> [What to work on]: Exactly as given, reproduce the records in full.

(Transcribed page contents)
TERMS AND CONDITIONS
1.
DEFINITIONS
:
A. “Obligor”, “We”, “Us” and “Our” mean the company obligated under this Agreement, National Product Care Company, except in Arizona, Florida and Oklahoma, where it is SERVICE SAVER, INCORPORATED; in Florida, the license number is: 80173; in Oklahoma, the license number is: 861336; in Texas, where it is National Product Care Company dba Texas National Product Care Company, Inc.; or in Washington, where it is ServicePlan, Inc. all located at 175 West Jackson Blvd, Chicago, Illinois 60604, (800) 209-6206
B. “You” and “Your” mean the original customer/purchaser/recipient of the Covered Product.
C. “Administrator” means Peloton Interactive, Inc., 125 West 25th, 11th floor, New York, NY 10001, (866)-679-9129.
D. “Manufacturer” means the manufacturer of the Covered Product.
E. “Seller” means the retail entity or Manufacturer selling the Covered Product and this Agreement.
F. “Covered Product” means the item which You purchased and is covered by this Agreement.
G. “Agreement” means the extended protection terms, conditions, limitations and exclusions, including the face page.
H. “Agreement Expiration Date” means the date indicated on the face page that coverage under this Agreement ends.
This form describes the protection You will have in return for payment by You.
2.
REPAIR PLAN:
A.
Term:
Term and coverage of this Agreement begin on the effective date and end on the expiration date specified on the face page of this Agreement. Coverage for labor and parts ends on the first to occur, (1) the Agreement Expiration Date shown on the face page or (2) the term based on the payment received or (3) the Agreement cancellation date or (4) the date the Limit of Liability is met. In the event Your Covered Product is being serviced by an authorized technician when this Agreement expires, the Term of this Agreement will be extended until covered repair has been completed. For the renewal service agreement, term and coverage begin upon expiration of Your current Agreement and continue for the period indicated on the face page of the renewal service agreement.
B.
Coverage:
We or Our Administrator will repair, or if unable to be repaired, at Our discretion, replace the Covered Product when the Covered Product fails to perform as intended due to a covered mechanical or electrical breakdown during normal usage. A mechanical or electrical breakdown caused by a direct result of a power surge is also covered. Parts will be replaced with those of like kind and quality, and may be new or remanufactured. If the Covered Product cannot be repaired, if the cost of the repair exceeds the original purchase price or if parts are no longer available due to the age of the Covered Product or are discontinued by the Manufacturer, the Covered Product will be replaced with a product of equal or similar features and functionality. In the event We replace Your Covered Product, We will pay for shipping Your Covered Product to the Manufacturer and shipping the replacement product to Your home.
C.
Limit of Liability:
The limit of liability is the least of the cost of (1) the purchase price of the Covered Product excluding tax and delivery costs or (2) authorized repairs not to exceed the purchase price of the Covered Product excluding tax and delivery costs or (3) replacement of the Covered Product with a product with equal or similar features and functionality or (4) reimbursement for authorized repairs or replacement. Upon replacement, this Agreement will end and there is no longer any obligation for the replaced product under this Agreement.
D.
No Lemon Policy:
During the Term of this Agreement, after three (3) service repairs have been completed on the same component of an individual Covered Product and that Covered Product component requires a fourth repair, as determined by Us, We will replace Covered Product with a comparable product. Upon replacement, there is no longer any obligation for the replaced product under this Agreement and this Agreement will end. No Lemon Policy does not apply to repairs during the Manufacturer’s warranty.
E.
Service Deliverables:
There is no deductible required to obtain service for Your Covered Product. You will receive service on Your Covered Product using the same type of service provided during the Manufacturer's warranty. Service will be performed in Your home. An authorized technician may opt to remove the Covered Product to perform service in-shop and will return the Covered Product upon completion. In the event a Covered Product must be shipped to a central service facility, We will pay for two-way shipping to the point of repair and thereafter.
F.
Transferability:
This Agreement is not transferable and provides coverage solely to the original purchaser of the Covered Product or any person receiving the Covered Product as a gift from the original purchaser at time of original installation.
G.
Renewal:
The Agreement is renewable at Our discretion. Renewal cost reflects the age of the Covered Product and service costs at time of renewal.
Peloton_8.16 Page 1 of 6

> [Output]:
TERMS AND CONDITIONS
1.
DEFINITIONS
:
A. “Obligor”, “We”, “Us” and “Our” mean the company obligated under this Agreement, National Product Care Company, except in Arizona, Florida and Oklahoma, where it is SERVICE SAVER, INCORPORATED; in Florida, the license number is: 80173; in Oklahoma, the license number is: 861336; in Texas, where it is National Product Care Company dba Texas National Product Care Company, Inc.; or in Washington, where it is ServicePlan, Inc. all located at 175 West Jackson Blvd, Chicago, Illinois 60604, (800) 209-6206
B. “You” and “Your” mean the original customer/purchaser/recipient of the Covered Product.
C. “Administrator” means Peloton Interactive, Inc., 125 West 25th, 11th floor, New York, NY 10001, (866)-679-9129.
D. “Manufacturer” means the manufacturer of the Covered Product.
E. “Seller” means the retail entity or Manufacturer selling the Covered Product and this Agreement.
F. “Covered Product” means the item which You purchased and is covered by this Agreement.
G. “Agreement” means the extended protection terms, conditions, limitations and exclusions, including the face page.
H. “Agreement Expiration Date” means the date indicated on the face page that coverage under this Agreement ends.
This form describes the protection You will have in return for payment by You.
2.
REPAIR PLAN:
A.
Term:
Term and coverage of this Agreement begin on the effective date and end on the expiration date specified on the face page of this Agreement. Coverage for labor and parts ends on the first to occur, (1) the Agreement Expiration Date shown on the face page or (2) the term based on the payment received or (3) the Agreement cancellation date or (4) the date the Limit of Liability is met. In the event Your Covered Product is being serviced by an authorized technician when this Agreement expires, the Term of this Agreement will be extended until covered repair has been completed. For the renewal service agreement, term and coverage begin upon expiration of Your current Agreement and continue for the period indicated on the face page of the renewal service agreement.
B.
Coverage:
We or Our Administrator will repair, or if unable to be repaired, at Our discretion, replace the Covered Product when the Covered Product fails to perform as intended due to a covered mechanical or electrical breakdown during normal usage. A mechanical or electrical breakdown caused by a direct result of a power surge is also covered. Parts will be replaced with those of like kind and quality, and may be new or remanufactured. If the Covered Product cannot be repaired, if the cost of the repair exceeds the original purchase price or if parts are no longer available due to the age of the Covered Product or are discontinued by the Manufacturer, the Covered Product will be replaced with a product of equal or similar features and functionality. In the event We replace Your Covered Product, We will pay for shipping Your Covered Product to the Manufacturer and shipping the replacement product to Your home.
C.
Limit of Liability:
The limit of liability is the least of the cost of (1) the purchase price of the Covered Product excluding tax and delivery costs or (2) authorized repairs not to exceed the purchase price of the Covered Product excluding tax and delivery costs or (3) replacement of the Covered Product with a product with equal or similar features and functionality or (4) reimbursement for authorized repairs or replacement. Upon replacement, this Agreement will end and there is no longer any obligation for the replaced product under this Agreement.
D.
No Lemon Policy:
During the Term of this Agreement, after three (3) service repairs have been completed on the same component of an individual Covered Product and that Covered Product component requires a fourth repair, as determined by Us, We will replace Covered Product with a comparable product. Upon replacement, there is no longer any obligation for the replaced product under this Agreement and this Agreement will end. No Lemon Policy does not apply to repairs during the Manufacturer’s warranty.
E.
Service Deliverables:
There is no deductible required to obtain service for Your Covered Product. You will receive service on Your Covered Product using the same type of service provided during the Manufacturer's warranty. Service will be performed in Your home. An authorized technician may opt to remove the Covered Product to perform service in-shop and will return the Covered Product upon completion. In the event a Covered Product must be shipped to a central service facility, We will pay for two-way shipping to the point of repair and thereafter.
F.
Transferability:
This Agreement is not transferable and provides coverage solely to the original purchaser of the Covered Product or any person receiving the Covered Product as a gift from the original purchaser at time of original installation.
G.
Renewal:
The Agreement is renewable at Our discretion. Renewal cost reflects the age of the Covered Product and service costs at time of renewal.
Peloton_8.16 Page 1 of 6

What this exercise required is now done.